I want to reduce the bogus temperature readings I get for a sample board with my own thermocouple on it. If I pre-heat the oven, I get e.g. 205C from the oven reading when my own thermocouple reads 183C on the board.

Yes I could scale my profile(s) to compensate, BUT on cool-down I get the reverse effect--the oven thermocouple reads way COOLER than my (perfectly good) thermocouple.

I want to lower the oven thermocouples down to very near board level, i.e. about 1/2" above the drawer bottom. I think both heating and cooling measurements will be closer to the truth this way. Right now both thermocouples are really close to the middle 2 IR tubes--they'd have to be way off up there.

The mechanical issue is that the thermocouples pass through stainless tubes and the top of the tubes are crimpled really deeply. Do you guys have any suggestions about how to relieve the crimp enough to lower the thermocouples? I will (eventually) gently re-crimp them when I find the sweet spot.

TIA

John

tomgat:
I use a T962C daily and have used it for thousands of boards.  Its a great little oven, but definitely has its quirks.   Board placement position REALLY matters, which I typically do by putting a test board in. 

As far as the thermocoupler being off, yes this is a problem.   The way I "fixed" it was upgrading the software (there are several links online to doing this), and making the hardware adjustment.  Then I just set the thermocoupler gain on the down to adjust it closer to what my thermal test probe says.  On mine, I think its set to 82%.   

tomgat:
Also, as far as lowering the thermocoupler, I did this at one time on one of my older T962s, didnt find it helped much.  I also added a mechanical fan, which equally didnt do much. 

You can move it by "uncrimping" it with a pair of pliers and then recrimping it.  On mine, I added some high temp epoxy to make sure it held in place. 

JayGunn:
Thanks for the replies.

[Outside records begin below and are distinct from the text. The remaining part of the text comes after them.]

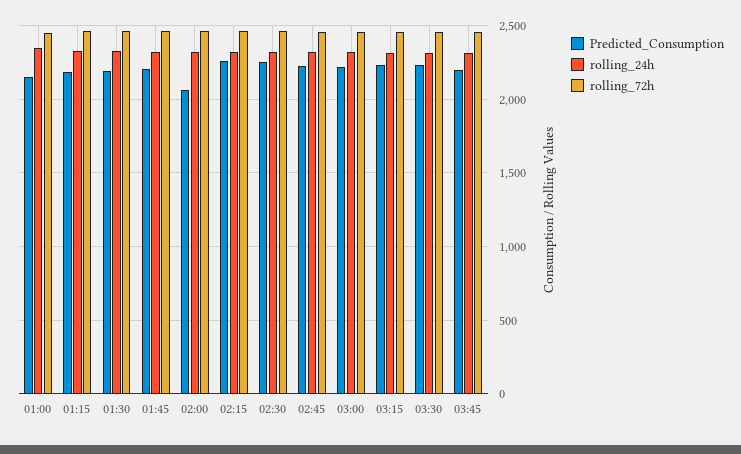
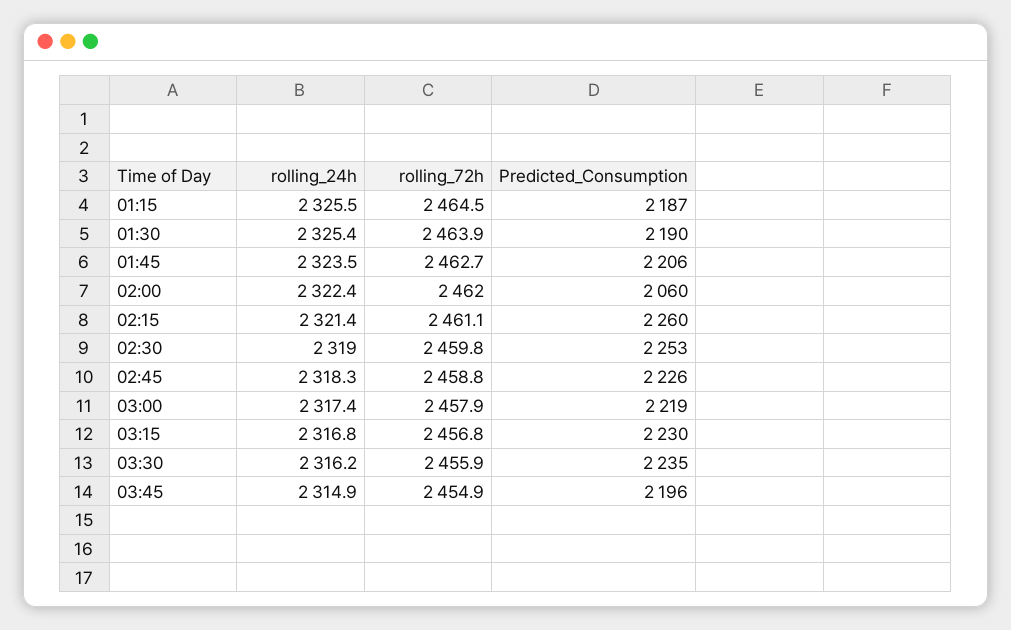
  {
    "Predicted_Consumption": {
-     "01:00": 2150,
      "01:15": 2187,
      "01:30": 2190,
      "01:45": 2206,
      "02:00": 2060,
      "02:15": 2260,
      "02:30": 2253,
      "02:45": 2226,
      "03:00": 2219,
      "03:15": 2230,
      "03:30": 2235,
      "03:45": 2196
    },
    "rolling_24h": {
-     "01:00": 2350,
      "01:15": 2325.5,
      "01:30": 2325.4,
      "01:45": 2323.5,
      "02:00": 2322.4,
      "02:15": 2321.4,
      "02:30": 2319,
      "02:45": 2318.3,
      "03:00": 2317.4,
      "03:15": 2316.8,
      "03:30": 2316.2,
      "03:45": 2314.9
    },
    "rolling_72h": {
-     "01:00": 2450,
      "01:15": 2464.5,
      "01:30": 2463.9,
      "01:45": 2462.7,
      "02:00": 2462,
      "02:15": 2461.1,
      "02:30": 2459.8,
      "02:45": 2458.8,
      "03:00": 2457.9,
      "03:15": 2456.8,
      "03:30": 2455.9,
      "03:45": 2454.9
    }
  }

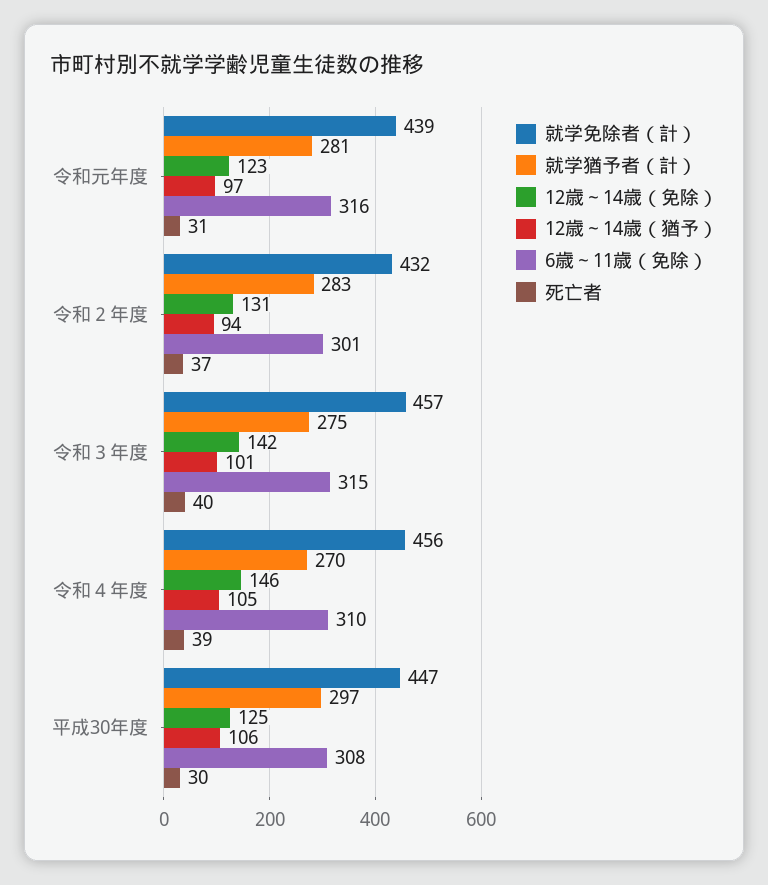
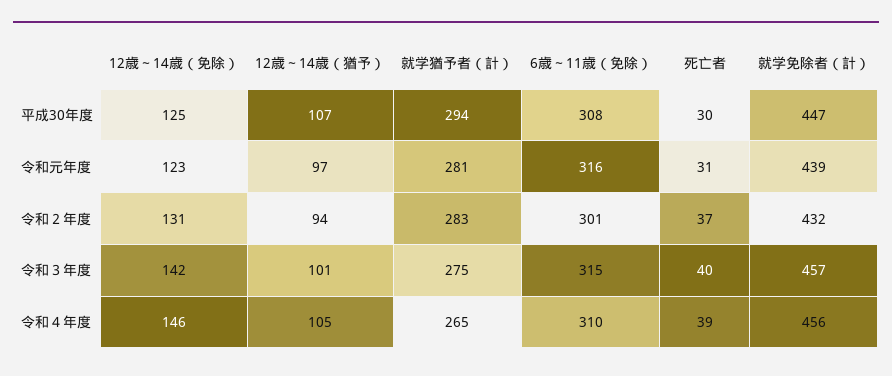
  {
    "就学免除者（計）": {
      "令和元年度": 439,
      "令和２年度": 432,
      "令和３年度": 457,
      "令和４年度": 456,
      "平成30年度": 447
    },
    "就学猶予者（計）": {
      "令和元年度": 281,
      "令和２年度": 283,
      "令和３年度": 275,
-     "令和４年度": 270,
+     "令和４年度": 265,
-     "平成30年度": 297
+     "平成30年度": 294
    },
    "12歳～14歳（免除）": {
      "令和元年度": 123,
      "令和２年度": 131,
      "令和３年度": 142,
      "令和４年度": 146,
      "平成30年度": 125
    },
    "12歳～14歳（猶予）": {
      "令和元年度": 97,
      "令和２年度": 94,
      "令和３年度": 101,
      "令和４年度": 105,
-     "平成30年度": 106
+     "平成30年度": 107
    },
    "6歳～11歳（免除）": {
      "令和元年度": 316,
      "令和２年度": 301,
      "令和３年度": 315,
      "令和４年度": 310,
      "平成30年度": 308
    },
    "死亡者": {
      "令和元年度": 31,
      "令和２年度": 37,
      "令和３年度": 40,
      "令和４年度": 39,
      "平成30年度": 30
    }
  }

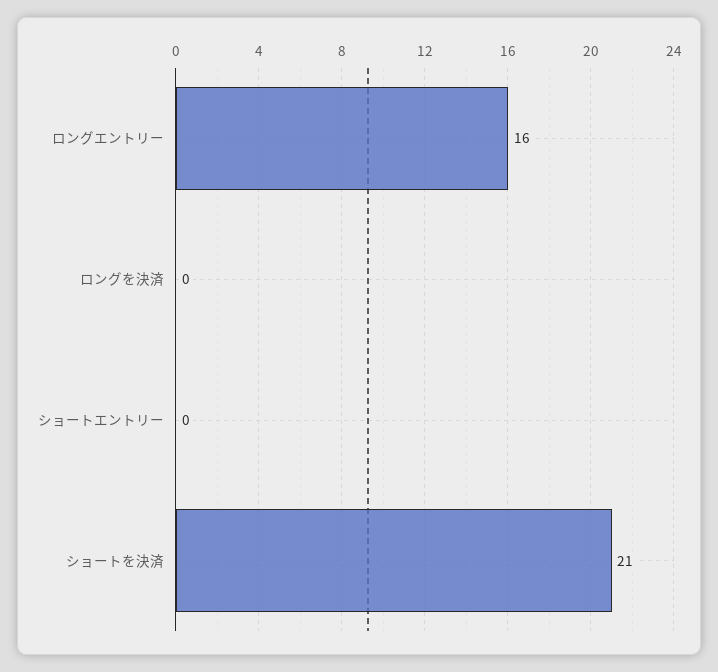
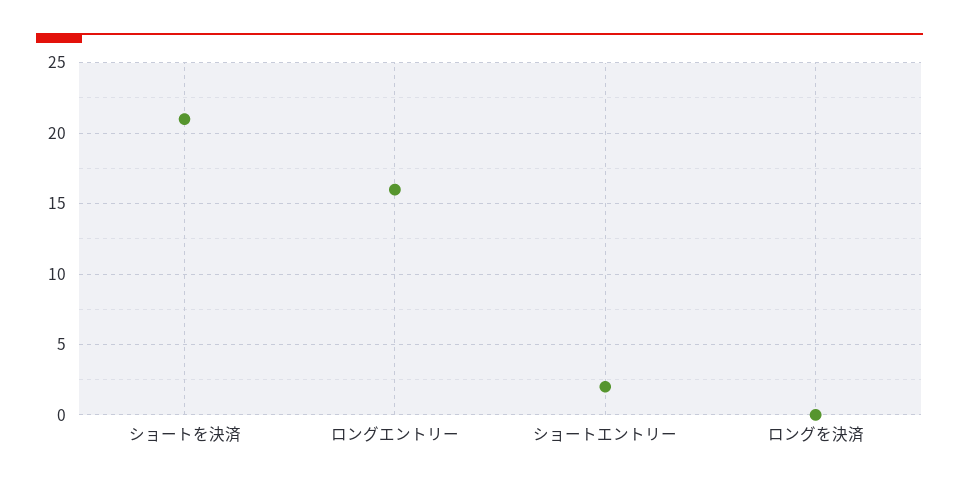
  {
    "ロングエントリー": 16,
    "ロングを決済": 0,
-   "ショートエントリー": 0,
+   "ショートエントリー": 2,
    "ショートを決済": 21
  }

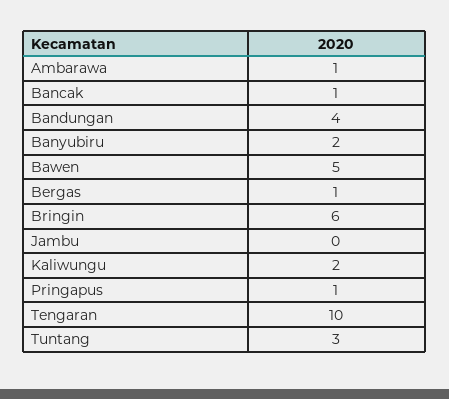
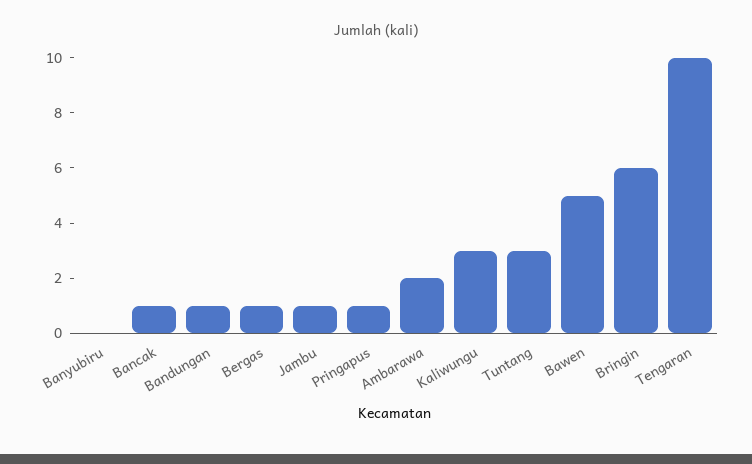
  {
-   "Ambarawa": 1,
+   "Ambarawa": 2,
    "Bancak": 1,
-   "Bandungan": 4,
+   "Bandungan": 1,
-   "Banyubiru": 2,
+   "Banyubiru": 0,
    "Bawen": 5,
    "Bergas": 1,
    "Bringin": 6,
-   "Jambu": 0,
+   "Jambu": 1,
-   "Kaliwungu": 2,
+   "Kaliwungu": 3,
    "Pringapus": 1,
    "Tengaran": 10,
    "Tuntang": 3
  }

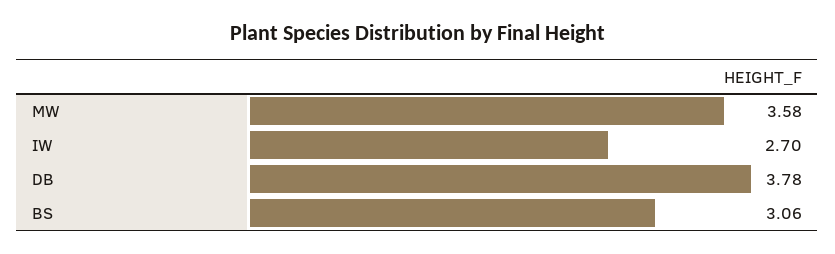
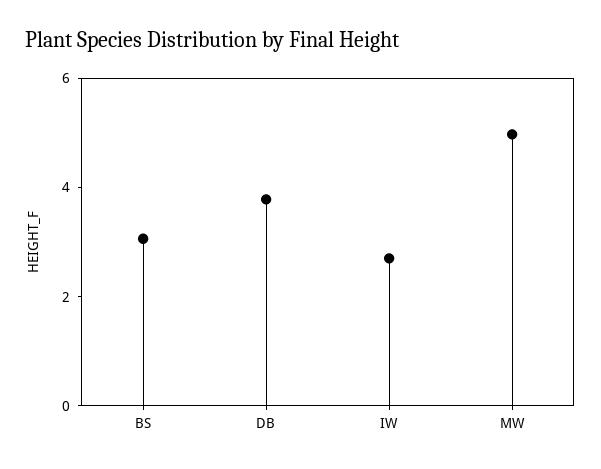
  {
-   "MW": 3.58,
+   "MW": 5,
    "IW": 2.7,
    "DB": 3.78,
    "BS": 3.06
  }

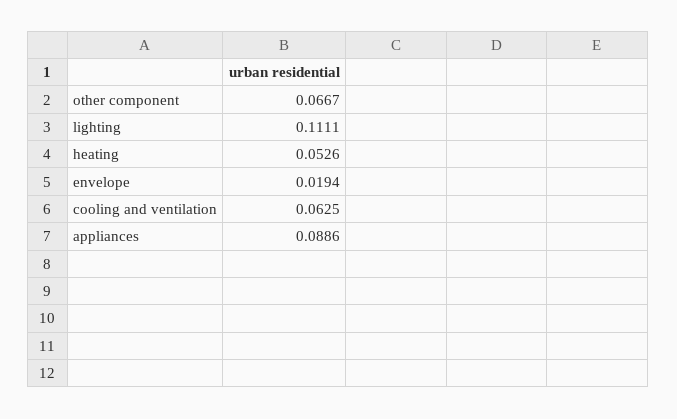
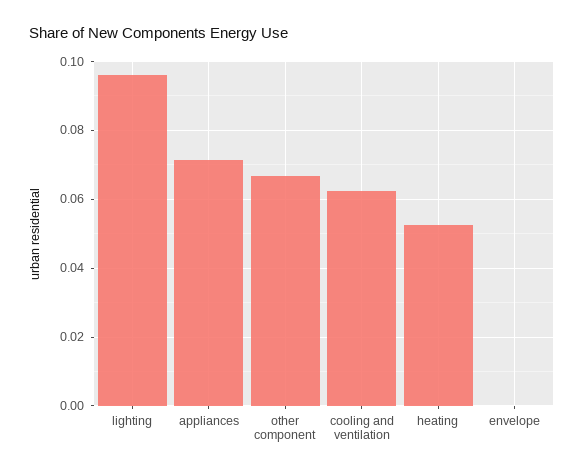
  {
    "other component": 0.0667,
-   "lighting": 0.1111,
+   "lighting": 0.096,
    "heating": 0.0526,
-   "envelope": 0.0194,
+   "envelope": 0,
    "cooling and ventilation": 0.0625,
-   "appliances": 0.0886
+   "appliances": 0.072
  }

I had tried a tentative squeeze 90deg offset from the inward dimple, didn't see that it had any chance of popping out the depression so I gave up. I can try harder. Also I considered finally treating myself to a Dremel tool and one of those very thin cutoff wheels and just barely cutting through the top 1/2" (sorry, 12mm). I think I'll try a more forceful pliers attack first, Dremel second and...

What I didn't know is that the open source software/firmware upgrade would allow scaling the thermocouple values. That's very tempting. So that's Plan C or III or 3 I guess.

Thanks!

jmelson:
If the thing in the photo is actually the thermocouple, it is WAY too big.  I have a converted toaster oven, and I poke a micro thermocouple into a plated through hole in the board to measure ACTUAL board temperature.  My thermocouples are made from about #30 AWG wire, same size as wire-wrap wire.  This allows the controller to sense actual board temp.  It works like a charm!  The problem you are seeing is thermal inertia.